New York — Garbine Muguruza opened her U.S. Open with an easy victory, looking like a favorite whether she believes it or not.
Muguruza, the Wimbledon champion who has never been past the second round here, beat Varvara Lepchenko of the U.S., 6-0, 6-3 on Monday in just over an hour.
No. 5 Marin Cilic followed her onto Arthur Ashe Stadium and beat American Tennys Sandgren 6-4, 6-3, 3-6, 6-3 in his first match since the Wimbledon final, hoping he’s healthy enough to make a run through a men’s field that’s been decimated by injuries.
Muguruza is a two-time Grand Slam champion but had just a 2-4 record in the year’s final major.
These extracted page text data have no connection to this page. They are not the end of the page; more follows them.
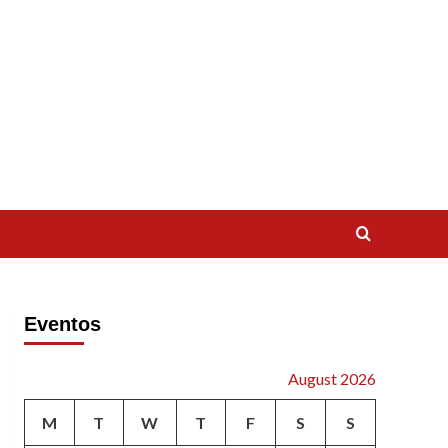
Eventos
August 2026
M
T
W
T
F
S
S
She acknowledged after her match having a “dark past” at the U.S. Open, but the No. 3 seed is perhaps the hottest player on the women’s tour and is considered one of the favorites here even with her poor previous results.
“Oh, I don’t really care, because I don’t feel — I don’t feel I’m a favorite here, because I never really played very good,” Muguruza said. “I did play good but just didn’t go my way.”
But she’s played great this summer, following her victory over Venus Williams in the Wimbledon final by winning the tuneup event in Cincinnati. The Spaniard has won 16 of her last 18 matches, and with Serena Williams pregnant and not playing and No. 2 Simona Halep facing a difficult opening-round match against former champion Maria Sharapova, Muguruza understands why people are picking her.
“In the paper, people might think that. But you come here and with the conditions and the past, there are certain players that play better and certain players that don’t,” she said.
“So far I’m just thinking that I’m happy that I’m in second round, and that’s what I’m going to take.”
The Halep-Sharapova match on Monday night was a featured match of the opening day of play.
Cilic hadn’t played since losing to Roger Federer in London because of a thigh injury, withdrawing from Montreal and Cincinnati, and is attempting to become the first player in the Open era to win the U.S. Open without playing any matches since Wimbledon.
He’s certainly got a shot, given the absence of top rivals who couldn’t shake off injuries in time for the year’s final Grand Slam. Defending champion Stan Wawrinka, Novak Djokovic and Andy Murray all pulled out along with Japan’s Kei Nishikori — who Cilic beat in the 2014 final.
On the men’s side, No. 21 David Ferrer of Spain was beaten by qualifier Mikhail Kukushkin of Kazakhstan, 4-6, 6-3, 6-2, 6-1. No. 32 Robin Haase of the Netherlands was the other seeded player to fall early.
Moving on along with Cilic were No. 8 Jo-Wilfried Tsonga of France, No. 12 Pablo Carreno Busta of Spain and No. 28 Kevin Anderson of South Africa.
John Isner, the highest-ranked American man, delivered 22 aces and was broken only once in a 6-1, 6-3, 4-6, 6-3 victory over Pierre-Hugues Herbert of France.
Women’s winners included No. 13 Petra Kvitova of the Czech Republic, No. 18 Caroline Garcia of France, No. 31 Magdalena Rybarikova of Slovakia, and No. 30 Julia Goerges of Germany.
Women’s seeded losers included No. 24 Kiki Bertens of the Netherlands and No. 32 Lauren Davis of the U.S.
Venus Williams shook off a mid-match lapse to improve to 19-0 in the Open’s first round and stay in the hunt for the No. 1 ranking.
The No. 9-seeded Williams, at 37 the oldest woman in the field, picked up a 6-3, 3-6, 6-2 victory over Viktoria Kuzmova, a 19-year-old qualifier from Slovakia who is ranked 135th.
American Sloane Stephens advanced to the second round with a 7-5, 6-1 victory over 2015 runner-up Roberta Vinci. Seventh-seeded Johanna Konta was stunned by 78th-ranked Serbian Aleksandra Krunic, 4-6, 6-3, 6-4.